Stored data entries
Start of Block

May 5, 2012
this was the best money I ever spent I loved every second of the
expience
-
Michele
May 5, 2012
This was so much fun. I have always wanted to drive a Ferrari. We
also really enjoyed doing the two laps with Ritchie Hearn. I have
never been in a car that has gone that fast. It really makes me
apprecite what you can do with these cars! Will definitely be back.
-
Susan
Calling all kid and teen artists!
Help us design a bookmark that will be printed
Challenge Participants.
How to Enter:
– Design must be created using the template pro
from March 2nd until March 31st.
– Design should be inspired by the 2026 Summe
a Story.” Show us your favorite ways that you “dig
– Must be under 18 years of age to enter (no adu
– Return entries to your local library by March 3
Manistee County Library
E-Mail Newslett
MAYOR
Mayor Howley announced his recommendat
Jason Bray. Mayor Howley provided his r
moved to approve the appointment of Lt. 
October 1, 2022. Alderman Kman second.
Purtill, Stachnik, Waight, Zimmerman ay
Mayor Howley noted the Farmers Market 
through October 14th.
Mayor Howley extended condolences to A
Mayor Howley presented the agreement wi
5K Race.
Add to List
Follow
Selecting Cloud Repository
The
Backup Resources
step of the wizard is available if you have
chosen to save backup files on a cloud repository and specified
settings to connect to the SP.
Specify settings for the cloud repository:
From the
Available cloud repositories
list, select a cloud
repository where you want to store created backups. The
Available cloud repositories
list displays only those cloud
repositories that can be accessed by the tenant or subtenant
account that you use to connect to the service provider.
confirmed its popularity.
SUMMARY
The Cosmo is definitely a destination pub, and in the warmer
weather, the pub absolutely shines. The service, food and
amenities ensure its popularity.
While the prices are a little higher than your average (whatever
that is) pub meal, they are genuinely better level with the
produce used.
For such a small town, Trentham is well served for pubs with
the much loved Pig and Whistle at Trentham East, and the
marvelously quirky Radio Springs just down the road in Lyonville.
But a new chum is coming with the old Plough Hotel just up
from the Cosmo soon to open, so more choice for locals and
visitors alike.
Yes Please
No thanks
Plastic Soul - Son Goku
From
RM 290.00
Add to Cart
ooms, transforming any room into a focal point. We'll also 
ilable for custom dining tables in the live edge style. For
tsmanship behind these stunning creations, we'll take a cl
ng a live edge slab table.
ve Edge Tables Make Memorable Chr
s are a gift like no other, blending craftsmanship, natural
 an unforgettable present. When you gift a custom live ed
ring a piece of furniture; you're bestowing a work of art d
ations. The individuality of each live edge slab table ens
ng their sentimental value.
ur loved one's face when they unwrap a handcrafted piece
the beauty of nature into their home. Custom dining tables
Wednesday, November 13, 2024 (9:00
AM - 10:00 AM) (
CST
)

End of Block

What is being asked: Check each line of the records above, and copy those that hold the word "settings".

Task response:
settings to connect to the SP.
Specify settings for the cloud repository:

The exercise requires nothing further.